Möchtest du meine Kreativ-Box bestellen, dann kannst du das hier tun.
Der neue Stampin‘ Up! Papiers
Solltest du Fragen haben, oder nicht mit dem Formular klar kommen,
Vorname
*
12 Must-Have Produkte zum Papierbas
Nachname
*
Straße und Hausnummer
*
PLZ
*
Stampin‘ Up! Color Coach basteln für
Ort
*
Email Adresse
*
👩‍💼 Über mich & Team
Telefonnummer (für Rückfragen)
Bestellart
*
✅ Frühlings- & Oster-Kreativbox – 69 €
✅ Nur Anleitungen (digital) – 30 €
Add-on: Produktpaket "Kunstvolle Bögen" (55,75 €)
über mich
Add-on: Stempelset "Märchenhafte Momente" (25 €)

Work to complete
Reproduce the records above word for word.

Response below
Möchtest du meine Kreativ-Box bestellen, dann kannst du das hier tun.
Der neue Stampin‘ Up! Papiers
Solltest du Fragen haben, oder nicht mit dem Formular klar kommen,
Vorname
*
12 Must-Have Produkte zum Papierbas
Nachname
*
Straße und Hausnummer
*
PLZ
*
Stampin‘ Up! Color Coach basteln für
Ort
*
Email Adresse
*
👩‍💼 Über mich & Team
Telefonnummer (für Rückfragen)
Bestellart
*
✅ Frühlings- & Oster-Kreativbox – 69 €
✅ Nur Anleitungen (digital) – 30 €
Add-on: Produktpaket "Kunstvolle Bögen" (55,75 €)
über mich
Add-on: Stempelset "Märchenhafte Momente" (25 €)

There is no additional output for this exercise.